* Task prompt:
Every line of the data must be copied exactly.

* Information provided:
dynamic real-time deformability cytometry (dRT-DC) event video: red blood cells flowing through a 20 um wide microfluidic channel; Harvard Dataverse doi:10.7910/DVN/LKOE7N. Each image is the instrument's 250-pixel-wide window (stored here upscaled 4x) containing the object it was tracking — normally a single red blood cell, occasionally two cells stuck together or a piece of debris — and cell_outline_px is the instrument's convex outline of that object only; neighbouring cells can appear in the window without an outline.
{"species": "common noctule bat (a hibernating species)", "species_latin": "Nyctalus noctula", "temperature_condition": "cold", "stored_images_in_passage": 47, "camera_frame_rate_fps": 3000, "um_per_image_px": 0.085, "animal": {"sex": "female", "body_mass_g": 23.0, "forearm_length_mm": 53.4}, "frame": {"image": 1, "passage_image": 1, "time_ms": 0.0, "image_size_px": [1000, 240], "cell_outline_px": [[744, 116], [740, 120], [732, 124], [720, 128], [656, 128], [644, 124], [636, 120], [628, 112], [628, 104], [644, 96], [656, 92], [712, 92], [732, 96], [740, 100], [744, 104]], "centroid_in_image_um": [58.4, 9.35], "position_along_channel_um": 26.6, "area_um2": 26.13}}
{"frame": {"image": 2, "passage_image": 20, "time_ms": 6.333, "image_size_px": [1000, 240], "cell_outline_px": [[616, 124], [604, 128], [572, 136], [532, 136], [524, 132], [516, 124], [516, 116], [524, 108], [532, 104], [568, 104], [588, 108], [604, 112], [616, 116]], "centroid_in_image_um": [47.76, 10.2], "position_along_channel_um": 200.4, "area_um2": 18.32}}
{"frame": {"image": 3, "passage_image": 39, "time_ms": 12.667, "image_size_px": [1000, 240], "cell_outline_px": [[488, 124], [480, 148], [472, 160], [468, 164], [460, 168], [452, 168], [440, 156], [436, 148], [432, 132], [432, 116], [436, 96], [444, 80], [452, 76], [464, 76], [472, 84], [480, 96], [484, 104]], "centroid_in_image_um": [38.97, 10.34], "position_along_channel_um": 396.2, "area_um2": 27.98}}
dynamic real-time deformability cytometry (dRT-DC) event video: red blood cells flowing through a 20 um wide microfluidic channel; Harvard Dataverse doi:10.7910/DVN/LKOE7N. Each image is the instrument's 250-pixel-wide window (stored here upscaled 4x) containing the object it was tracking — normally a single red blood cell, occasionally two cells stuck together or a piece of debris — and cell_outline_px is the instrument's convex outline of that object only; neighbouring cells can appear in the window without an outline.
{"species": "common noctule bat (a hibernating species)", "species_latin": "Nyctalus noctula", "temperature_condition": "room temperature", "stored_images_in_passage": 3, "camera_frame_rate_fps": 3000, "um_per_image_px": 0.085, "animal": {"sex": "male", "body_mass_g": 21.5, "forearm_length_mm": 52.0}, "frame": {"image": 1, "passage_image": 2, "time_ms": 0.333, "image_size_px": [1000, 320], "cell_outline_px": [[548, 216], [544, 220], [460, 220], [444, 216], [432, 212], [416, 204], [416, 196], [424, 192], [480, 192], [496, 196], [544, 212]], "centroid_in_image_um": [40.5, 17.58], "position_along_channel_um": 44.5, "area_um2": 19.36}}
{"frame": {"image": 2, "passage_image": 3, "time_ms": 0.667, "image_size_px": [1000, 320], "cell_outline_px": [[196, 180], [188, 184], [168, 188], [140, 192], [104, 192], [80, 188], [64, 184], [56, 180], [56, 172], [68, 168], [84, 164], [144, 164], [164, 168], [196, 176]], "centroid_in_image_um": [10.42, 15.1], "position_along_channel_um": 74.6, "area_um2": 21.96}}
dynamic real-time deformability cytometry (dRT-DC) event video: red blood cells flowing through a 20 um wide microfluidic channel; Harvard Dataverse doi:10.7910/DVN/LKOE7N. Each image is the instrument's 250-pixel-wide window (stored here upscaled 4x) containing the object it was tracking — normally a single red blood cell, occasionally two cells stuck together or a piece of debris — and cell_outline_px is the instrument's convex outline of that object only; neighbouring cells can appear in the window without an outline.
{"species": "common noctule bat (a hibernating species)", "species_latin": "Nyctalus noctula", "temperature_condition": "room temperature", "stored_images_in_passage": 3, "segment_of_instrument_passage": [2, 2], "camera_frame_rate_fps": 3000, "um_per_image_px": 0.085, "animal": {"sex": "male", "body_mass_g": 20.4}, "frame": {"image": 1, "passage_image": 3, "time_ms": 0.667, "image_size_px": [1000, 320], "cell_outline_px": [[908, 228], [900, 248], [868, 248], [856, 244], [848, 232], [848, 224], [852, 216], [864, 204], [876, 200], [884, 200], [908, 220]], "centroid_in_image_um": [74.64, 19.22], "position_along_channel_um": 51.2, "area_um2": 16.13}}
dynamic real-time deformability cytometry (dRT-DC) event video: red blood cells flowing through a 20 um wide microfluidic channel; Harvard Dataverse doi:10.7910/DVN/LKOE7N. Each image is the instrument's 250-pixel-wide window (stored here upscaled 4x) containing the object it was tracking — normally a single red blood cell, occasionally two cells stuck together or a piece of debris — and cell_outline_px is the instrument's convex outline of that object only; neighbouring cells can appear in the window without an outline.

* Full solution:
dynamic real-time deformability cytometry (dRT-DC) event video: red blood cells flowing through a 20 um wide microfluidic channel; Harvard Dataverse doi:10.7910/DVN/LKOE7N. Each image is the instrument's 250-pixel-wide window (stored here upscaled 4x) containing the object it was tracking — normally a single red blood cell, occasionally two cells stuck together or a piece of debris — and cell_outline_px is the instrument's convex outline of that object only; neighbouring cells can appear in the window without an outline.
{"species": "common noctule bat (a hibernating species)", "species_latin": "Nyctalus noctula", "temperature_condition": "cold", "stored_images_in_passage": 47, "camera_frame_rate_fps": 3000, "um_per_image_px": 0.085, "animal": {"sex": "female", "body_mass_g": 23.0, "forearm_length_mm": 53.4}, "frame": {"image": 1, "passage_image": 1, "time_ms": 0.0, "image_size_px": [1000, 240], "cell_outline_px": [[744, 116], [740, 120], [732, 124], [720, 128], [656, 128], [644, 124], [636, 120], [628, 112], [628, 104], [644, 96], [656, 92], [712, 92], [732, 96], [740, 100], [744, 104]], "centroid_in_image_um": [58.4, 9.35], "position_along_channel_um": 26.6, "area_um2": 26.13}}
{"frame": {"image": 2, "passage_image": 20, "time_ms": 6.333, "image_size_px": [1000, 240], "cell_outline_px": [[616, 124], [604, 128], [572, 136], [532, 136], [524, 132], [516, 124], [516, 116], [524, 108], [532, 104], [568, 104], [588, 108], [604, 112], [616, 116]], "centroid_in_image_um": [47.76, 10.2], "position_along_channel_um": 200.4, "area_um2": 18.32}}
{"frame": {"image": 3, "passage_image": 39, "time_ms": 12.667, "image_size_px": [1000, 240], "cell_outline_px": [[488, 124], [480, 148], [472, 160], [468, 164], [460, 168], [452, 168], [440, 156], [436, 148], [432, 132], [432, 116], [436, 96], [444, 80], [452, 76], [464, 76], [472, 84], [480, 96], [484, 104]], "centroid_in_image_um": [38.97, 10.34], "position_along_channel_um": 396.2, "area_um2": 27.98}}
dynamic real-time deformability cytometry (dRT-DC) event video: red blood cells flowing through a 20 um wide microfluidic channel; Harvard Dataverse doi:10.7910/DVN/LKOE7N. Each image is the instrument's 250-pixel-wide window (stored here upscaled 4x) containing the object it was tracking — normally a single red blood cell, occasionally two cells stuck together or a piece of debris — and cell_outline_px is the instrument's convex outline of that object only; neighbouring cells can appear in the window without an outline.
{"species": "common noctule bat (a hibernating species)", "species_latin": "Nyctalus noctula", "temperature_condition": "room temperature", "stored_images_in_passage": 3, "camera_frame_rate_fps": 3000, "um_per_image_px": 0.085, "animal": {"sex": "male", "body_mass_g": 21.5, "forearm_length_mm": 52.0}, "frame": {"image": 1, "passage_image": 2, "time_ms": 0.333, "image_size_px": [1000, 320], "cell_outline_px": [[548, 216], [544, 220], [460, 220], [444, 216], [432, 212], [416, 204], [416, 196], [424, 192], [480, 192], [496, 196], [544, 212]], "centroid_in_image_um": [40.5, 17.58], "position_along_channel_um": 44.5, "area_um2": 19.36}}
{"frame": {"image": 2, "passage_image": 3, "time_ms": 0.667, "image_size_px": [1000, 320], "cell_outline_px": [[196, 180], [188, 184], [168, 188], [140, 192], [104, 192], [80, 188], [64, 184], [56, 180], [56, 172], [68, 168], [84, 164], [144, 164], [164, 168], [196, 176]], "centroid_in_image_um": [10.42, 15.1], "position_along_channel_um": 74.6, "area_um2": 21.96}}
dynamic real-time deformability cytometry (dRT-DC) event video: red blood cells flowing through a 20 um wide microfluidic channel; Harvard Dataverse doi:10.7910/DVN/LKOE7N. Each image is the instrument's 250-pixel-wide window (stored here upscaled 4x) containing the object it was tracking — normally a single red blood cell, occasionally two cells stuck together or a piece of debris — and cell_outline_px is the instrument's convex outline of that object only; neighbouring cells can appear in the window without an outline.
{"species": "common noctule bat (a hibernating species)", "species_latin": "Nyctalus noctula", "temperature_condition": "room temperature", "stored_images_in_passage": 3, "segment_of_instrument_passage": [2, 2], "camera_frame_rate_fps": 3000, "um_per_image_px": 0.085, "animal": {"sex": "male", "body_mass_g": 20.4}, "frame": {"image": 1, "passage_image": 3, "time_ms": 0.667, "image_size_px": [1000, 320], "cell_outline_px": [[908, 228], [900, 248], [868, 248], [856, 244], [848, 232], [848, 224], [852, 216], [864, 204], [876, 200], [884, 200], [908, 220]], "centroid_in_image_um": [74.64, 19.22], "position_along_channel_um": 51.2, "area_um2": 16.13}}
dynamic real-time deformability cytometry (dRT-DC) event video: red blood cells flowing through a 20 um wide microfluidic channel; Harvard Dataverse doi:10.7910/DVN/LKOE7N. Each image is the instrument's 250-pixel-wide window (stored here upscaled 4x) containing the object it was tracking — normally a single red blood cell, occasionally two cells stuck together or a piece of debris — and cell_outline_px is the instrument's convex outline of that object only; neighbouring cells can appear in the window without an outline.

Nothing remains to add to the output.